Friday, July 24, 2020

MANAGEMENT OF CHANGE IN ASIA & EUROPE: Case studies of Essen (Germany) and Sawahlunto (Indonesia)


Case studies of Essen (Germany) and Sawahlunto (Indonesia)"

Thursday, July 30, 2020

15.00 Western Indonesia Time or 10.00 Central European Summer Time.

On 6 July 2019 was officially inscription of Sawahlunto in the UNESCO World Heritage List. To commemorate the anniversary, Pan-Sumatra Network for Heritage Conservation (Pansumnet) supported by several stakeholders organize a webinar about management of former coal mining sites.

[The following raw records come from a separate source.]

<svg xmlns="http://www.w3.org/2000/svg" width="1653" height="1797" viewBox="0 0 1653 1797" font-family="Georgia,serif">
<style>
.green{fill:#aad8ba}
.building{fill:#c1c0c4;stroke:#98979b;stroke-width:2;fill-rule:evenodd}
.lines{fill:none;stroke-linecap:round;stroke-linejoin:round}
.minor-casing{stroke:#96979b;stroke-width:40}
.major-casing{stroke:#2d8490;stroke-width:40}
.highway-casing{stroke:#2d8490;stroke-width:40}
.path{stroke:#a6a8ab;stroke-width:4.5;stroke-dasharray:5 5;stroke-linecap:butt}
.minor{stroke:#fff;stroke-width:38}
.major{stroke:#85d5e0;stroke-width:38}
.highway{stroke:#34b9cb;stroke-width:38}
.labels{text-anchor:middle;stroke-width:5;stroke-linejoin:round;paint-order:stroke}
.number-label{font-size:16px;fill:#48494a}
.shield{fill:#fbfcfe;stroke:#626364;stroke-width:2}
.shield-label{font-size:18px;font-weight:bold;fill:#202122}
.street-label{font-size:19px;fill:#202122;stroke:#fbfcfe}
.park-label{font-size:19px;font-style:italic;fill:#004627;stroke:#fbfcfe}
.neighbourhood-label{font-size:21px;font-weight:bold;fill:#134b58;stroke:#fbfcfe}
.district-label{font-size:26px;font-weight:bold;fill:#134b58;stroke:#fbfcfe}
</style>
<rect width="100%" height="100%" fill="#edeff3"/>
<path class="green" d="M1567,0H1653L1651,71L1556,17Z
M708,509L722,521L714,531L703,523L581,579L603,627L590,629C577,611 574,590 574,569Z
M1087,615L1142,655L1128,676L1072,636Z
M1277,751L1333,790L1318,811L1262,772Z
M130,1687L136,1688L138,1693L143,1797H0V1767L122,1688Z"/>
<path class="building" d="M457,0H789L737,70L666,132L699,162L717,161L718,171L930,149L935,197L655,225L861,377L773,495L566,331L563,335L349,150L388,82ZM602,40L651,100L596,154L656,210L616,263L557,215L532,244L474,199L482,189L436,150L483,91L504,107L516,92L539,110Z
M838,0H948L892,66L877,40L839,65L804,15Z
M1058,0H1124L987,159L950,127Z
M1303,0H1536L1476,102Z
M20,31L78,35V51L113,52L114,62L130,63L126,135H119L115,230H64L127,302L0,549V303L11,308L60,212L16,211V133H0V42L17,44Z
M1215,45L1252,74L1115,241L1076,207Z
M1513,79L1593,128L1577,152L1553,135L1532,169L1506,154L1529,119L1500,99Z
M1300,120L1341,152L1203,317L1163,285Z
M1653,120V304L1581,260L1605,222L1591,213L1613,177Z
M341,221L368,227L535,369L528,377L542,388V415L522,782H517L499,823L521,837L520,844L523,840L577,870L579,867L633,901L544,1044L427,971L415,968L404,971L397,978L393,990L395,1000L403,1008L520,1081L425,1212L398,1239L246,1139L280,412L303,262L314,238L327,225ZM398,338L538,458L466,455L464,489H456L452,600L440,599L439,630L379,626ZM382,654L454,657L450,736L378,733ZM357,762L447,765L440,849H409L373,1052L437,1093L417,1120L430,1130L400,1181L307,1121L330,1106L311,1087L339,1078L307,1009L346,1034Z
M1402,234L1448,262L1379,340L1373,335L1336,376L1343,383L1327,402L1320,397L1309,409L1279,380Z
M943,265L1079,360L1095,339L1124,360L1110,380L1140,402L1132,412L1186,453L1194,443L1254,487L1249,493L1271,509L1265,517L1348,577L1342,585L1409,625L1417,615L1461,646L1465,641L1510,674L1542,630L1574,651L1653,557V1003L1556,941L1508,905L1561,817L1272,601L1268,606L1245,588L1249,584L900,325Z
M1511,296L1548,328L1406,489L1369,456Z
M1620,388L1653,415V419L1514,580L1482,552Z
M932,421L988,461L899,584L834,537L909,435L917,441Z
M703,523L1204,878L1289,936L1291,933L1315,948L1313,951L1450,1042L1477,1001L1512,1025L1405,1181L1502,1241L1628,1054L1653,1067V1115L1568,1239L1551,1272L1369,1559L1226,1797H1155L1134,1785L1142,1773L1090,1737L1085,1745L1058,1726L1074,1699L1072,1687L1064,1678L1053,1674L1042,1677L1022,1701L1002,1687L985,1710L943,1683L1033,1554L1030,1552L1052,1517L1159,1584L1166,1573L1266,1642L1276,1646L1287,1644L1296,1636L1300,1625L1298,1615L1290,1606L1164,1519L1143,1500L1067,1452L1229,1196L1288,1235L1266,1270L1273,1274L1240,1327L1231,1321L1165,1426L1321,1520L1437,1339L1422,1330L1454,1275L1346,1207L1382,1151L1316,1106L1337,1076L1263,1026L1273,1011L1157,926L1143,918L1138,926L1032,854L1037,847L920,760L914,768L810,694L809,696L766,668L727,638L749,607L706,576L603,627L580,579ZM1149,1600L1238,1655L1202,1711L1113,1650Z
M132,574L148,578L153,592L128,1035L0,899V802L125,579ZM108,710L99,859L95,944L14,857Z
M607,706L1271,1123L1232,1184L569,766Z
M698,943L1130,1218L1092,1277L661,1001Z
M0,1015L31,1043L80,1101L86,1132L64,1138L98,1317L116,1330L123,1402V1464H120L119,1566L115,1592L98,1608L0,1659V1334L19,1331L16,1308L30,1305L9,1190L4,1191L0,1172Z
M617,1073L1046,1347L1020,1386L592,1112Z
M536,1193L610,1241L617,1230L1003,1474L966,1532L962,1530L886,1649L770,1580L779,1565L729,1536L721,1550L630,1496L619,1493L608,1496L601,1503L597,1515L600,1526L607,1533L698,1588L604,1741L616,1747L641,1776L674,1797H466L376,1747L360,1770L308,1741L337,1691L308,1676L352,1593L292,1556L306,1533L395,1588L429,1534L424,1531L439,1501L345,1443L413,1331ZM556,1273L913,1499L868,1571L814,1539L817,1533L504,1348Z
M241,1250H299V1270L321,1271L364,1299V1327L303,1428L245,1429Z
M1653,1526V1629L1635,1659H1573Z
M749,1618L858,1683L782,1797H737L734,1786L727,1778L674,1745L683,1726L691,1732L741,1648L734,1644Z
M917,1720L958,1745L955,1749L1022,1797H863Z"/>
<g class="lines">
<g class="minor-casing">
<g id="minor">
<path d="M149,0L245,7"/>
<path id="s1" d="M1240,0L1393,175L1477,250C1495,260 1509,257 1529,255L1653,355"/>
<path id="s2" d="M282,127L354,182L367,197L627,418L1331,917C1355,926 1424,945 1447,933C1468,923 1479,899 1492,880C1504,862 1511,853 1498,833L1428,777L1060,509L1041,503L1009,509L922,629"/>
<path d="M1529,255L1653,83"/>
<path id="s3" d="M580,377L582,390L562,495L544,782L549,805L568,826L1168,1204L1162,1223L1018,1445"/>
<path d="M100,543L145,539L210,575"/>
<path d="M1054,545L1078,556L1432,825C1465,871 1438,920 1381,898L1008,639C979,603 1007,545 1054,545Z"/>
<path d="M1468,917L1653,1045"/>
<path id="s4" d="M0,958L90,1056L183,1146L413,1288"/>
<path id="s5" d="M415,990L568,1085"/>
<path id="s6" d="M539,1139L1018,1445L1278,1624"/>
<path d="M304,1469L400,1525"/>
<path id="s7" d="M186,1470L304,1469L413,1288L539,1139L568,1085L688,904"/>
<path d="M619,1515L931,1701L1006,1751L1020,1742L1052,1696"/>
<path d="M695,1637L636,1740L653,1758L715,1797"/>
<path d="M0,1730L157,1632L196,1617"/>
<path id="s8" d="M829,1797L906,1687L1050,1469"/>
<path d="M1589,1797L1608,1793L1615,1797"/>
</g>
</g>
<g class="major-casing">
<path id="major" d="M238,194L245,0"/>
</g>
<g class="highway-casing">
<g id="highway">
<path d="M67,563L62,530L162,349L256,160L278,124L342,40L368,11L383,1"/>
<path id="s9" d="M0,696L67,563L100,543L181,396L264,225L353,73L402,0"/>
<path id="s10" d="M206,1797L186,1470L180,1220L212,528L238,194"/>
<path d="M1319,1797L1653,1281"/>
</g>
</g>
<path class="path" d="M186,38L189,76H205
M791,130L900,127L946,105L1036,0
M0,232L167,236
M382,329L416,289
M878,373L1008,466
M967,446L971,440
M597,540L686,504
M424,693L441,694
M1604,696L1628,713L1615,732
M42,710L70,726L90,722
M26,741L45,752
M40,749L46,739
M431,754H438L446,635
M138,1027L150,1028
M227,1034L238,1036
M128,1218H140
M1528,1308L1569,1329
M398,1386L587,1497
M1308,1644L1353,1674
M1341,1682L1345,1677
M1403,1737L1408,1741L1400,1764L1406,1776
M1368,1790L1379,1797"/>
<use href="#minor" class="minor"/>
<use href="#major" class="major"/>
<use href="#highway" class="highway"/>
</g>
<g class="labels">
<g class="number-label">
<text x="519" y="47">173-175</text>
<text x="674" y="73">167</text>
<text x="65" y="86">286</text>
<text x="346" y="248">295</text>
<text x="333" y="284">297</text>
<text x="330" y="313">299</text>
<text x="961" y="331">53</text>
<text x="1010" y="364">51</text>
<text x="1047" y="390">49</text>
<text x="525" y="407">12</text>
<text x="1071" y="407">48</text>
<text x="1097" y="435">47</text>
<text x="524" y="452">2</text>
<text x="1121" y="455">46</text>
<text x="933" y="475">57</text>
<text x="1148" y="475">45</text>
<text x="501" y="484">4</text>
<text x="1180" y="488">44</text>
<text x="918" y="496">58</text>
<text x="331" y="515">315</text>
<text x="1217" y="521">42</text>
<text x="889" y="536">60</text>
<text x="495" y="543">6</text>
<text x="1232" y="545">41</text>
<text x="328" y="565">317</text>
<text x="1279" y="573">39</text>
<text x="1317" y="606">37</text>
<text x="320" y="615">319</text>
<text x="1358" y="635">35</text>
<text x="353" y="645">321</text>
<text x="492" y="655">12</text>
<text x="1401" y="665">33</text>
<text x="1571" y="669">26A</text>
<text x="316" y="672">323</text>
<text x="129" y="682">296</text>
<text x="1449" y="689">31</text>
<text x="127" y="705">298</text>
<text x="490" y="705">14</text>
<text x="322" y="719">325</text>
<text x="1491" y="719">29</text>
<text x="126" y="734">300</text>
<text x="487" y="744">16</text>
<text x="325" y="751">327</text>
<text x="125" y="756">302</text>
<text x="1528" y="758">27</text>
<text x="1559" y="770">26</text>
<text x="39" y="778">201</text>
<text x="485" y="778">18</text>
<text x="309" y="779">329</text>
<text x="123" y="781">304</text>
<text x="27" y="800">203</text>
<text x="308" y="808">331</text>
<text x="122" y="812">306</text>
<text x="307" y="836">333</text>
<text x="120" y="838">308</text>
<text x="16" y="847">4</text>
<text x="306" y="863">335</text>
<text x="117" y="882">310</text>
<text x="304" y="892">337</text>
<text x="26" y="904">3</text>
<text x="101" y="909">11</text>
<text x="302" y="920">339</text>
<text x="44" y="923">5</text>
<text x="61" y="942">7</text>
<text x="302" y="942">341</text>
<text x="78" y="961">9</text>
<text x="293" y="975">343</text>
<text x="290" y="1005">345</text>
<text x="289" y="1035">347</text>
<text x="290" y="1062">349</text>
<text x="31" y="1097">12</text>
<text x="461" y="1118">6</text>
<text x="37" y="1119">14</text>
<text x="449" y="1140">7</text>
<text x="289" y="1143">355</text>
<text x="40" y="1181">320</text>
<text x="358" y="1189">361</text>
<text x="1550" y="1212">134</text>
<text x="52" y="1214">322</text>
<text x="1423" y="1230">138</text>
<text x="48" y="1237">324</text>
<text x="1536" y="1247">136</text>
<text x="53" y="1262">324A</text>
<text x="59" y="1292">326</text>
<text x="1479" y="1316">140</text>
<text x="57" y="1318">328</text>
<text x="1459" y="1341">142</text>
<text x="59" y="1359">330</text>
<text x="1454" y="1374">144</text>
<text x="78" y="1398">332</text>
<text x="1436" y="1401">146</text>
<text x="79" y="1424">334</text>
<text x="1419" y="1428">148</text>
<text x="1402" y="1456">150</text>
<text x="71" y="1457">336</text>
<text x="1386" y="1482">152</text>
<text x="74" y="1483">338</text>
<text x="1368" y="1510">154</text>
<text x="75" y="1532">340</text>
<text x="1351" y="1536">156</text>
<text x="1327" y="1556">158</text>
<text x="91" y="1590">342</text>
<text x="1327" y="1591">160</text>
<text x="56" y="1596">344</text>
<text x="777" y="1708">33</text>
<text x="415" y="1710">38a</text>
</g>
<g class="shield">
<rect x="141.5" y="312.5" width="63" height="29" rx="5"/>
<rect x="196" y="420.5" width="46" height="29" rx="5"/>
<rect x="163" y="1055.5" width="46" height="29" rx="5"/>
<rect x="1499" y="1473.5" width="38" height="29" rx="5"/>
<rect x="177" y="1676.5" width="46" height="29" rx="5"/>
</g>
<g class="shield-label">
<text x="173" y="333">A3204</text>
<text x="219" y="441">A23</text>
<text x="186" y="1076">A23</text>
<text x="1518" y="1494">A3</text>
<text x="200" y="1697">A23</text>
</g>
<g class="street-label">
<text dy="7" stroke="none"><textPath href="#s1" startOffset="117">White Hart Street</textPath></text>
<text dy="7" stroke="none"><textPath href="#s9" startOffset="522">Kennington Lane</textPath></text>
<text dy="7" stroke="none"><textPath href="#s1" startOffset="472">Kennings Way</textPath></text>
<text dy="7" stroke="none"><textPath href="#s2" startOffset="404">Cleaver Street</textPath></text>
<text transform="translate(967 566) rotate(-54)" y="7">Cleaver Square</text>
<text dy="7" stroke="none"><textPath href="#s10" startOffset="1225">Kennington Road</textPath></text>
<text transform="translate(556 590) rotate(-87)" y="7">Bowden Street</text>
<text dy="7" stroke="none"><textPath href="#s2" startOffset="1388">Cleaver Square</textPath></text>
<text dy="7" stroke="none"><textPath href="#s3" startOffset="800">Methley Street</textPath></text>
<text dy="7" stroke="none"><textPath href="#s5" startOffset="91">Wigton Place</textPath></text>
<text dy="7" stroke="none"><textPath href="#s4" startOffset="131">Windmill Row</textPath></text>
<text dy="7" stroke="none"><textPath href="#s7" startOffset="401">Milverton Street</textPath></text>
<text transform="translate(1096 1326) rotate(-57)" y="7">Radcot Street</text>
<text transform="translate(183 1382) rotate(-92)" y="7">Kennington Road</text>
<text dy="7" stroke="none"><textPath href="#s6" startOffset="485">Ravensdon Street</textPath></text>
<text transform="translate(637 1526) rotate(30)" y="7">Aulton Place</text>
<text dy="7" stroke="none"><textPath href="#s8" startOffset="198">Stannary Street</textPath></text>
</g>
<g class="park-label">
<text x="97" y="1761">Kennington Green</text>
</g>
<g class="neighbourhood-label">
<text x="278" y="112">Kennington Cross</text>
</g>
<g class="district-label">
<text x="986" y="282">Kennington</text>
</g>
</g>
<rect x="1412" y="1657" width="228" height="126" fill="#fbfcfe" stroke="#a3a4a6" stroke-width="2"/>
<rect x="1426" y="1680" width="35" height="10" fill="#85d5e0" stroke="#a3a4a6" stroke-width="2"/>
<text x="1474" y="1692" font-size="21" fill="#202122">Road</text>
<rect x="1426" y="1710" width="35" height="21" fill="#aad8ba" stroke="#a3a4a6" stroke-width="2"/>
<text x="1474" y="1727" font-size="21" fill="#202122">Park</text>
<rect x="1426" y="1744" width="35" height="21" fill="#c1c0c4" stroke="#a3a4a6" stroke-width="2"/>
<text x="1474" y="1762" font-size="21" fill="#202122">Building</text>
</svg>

UNESCO World Heritage Site Zollverein, Essen, Germany, that has been in the list since 2001 will share experiences and lessons learned as presenters, and heritage experts from Sawahlunto as discussants.

What can Sawahlunto learn from Zollverein that has been on the list for almost two decades?

What are the dynamics of heritage management in Asia and Europe?

How can both sites learn from each other?

If you are interested, please register via this link:

Friday, July 03, 2020


During 1997-2005 I lived in Sumatra Island, a population of 80 million, Indonesia. I traveled from end to end, to most of the villages, from Aceh to Lampung. This island has a very rich culture: customs, languages, foods, traditions, architecture, countless. Since I couldn't find any heritage organizations, I started to look for local contacts who were active in preserving local culture. After a year or two, there were about 14 organizations in Sumatra who got to know each other and shared similar passions for cultural heritage. All of us agreed to unite ourselves in a network called Pan-Sumatra Network for Heritage Conservation (Pansumnet). We organized training and gathering periodically to exchange experiences and mostly to encourage each other to keep going despite challenges and limitations. 

Anno 2020 Pansumnet survives and keeps its Whatsapp Group actively. We have also a monthly discussion with speakers from various islands. This is a network of individuals who work on grassroots, voluntarily, year after year, no plan, no subsidy, just keep going. It is an example of people's power who are aware of their cultural heritage in the middle of rapid development. Sometimes I wonder how to empower these voluntary movements so they can work and achieve more effectively?

What I have learned from Pansumnet is that this kind of regional network works best for a vast archipelago like Indonesia. It is manageable geographically and culturally. Other islands such as Kalimantan and Sulawesi should have their own networks. Java can manage itself without a regional network since every big city has a strong position in every way. 

The challenge is to find individuals who are willing to start the movements. The young generation who live outside Java has an acute problem of inferiority. They have learned that most initiatives come from Java, by the Javanese, or at least by those who have lived and studied in Java. Lack of leadership. This is a latent challenge for Indonesia that needs to be addressed. Decentralization is a good start but empowerment needs more. Distribution of quality of higher education, for example. Distribution of high-level job opportunities so graduates do not need to migrate to Java especially Jakarta. No brain drain. These could be the first steps to combat inferiority and to keep good leaders locally.